Especially on the tail end of a freakout, the first step of the process may well be forgetting about the exam for a while. Put the exam face down on your desk and walk away from it for at least twenty-four hours. Go for a run, have dinner with friends, do homework for other classes, maybe watch an episode of your favorite show. Make sure that when you return to the exam to review your mistakes, you have a clear head that’s free of the overwhelming panic that sometimes comes with receiving a less than ideal score.

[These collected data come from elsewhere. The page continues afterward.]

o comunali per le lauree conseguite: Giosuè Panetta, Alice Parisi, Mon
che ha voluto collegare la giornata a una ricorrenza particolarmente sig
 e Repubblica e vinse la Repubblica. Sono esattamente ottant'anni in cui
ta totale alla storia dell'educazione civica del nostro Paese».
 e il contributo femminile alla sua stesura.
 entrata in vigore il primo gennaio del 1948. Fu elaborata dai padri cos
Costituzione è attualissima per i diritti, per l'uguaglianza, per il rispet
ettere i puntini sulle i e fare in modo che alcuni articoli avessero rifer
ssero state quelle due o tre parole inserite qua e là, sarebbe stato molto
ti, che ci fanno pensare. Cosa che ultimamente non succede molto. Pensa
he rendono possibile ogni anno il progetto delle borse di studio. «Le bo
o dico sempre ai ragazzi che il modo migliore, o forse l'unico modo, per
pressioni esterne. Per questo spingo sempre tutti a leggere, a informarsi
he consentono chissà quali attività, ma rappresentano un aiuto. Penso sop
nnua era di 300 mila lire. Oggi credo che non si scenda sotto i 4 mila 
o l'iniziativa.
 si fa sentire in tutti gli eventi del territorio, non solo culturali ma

  1. Reach out to your professor

Reconfiguring your study strategy is a daunting and less-than-fun task. One of the easiest places to start is sending an email to your professor. They are your first, and sometimes best, resource as far as that class goes. Chances are, they will be more than happy to sit down with you and talk through the exam as well as changes you could make to improve your score the next time. Ask how to best prepare for their exams and be sure to ask if there are any additional resources that they recommend checking out.


  1. Make a game plan

After going through your mistakes from the last exam, meeting with your professor, and mentally reviewing your study strategy, start formulating a new approach. What didn’t work last time? Did your professor have any suggestions about the best way to prepare? Did you reach out to classmates who did well or students who took the class before? Do you need to start studying earlier?

Bad exams happen to everyone, and they happen more often than any of us would like them to. However, they aren’t the end of the world, and it is definitely possible to turn your grade around. Who knows, you may even make some valuable connections with classmates or professors in the learning process!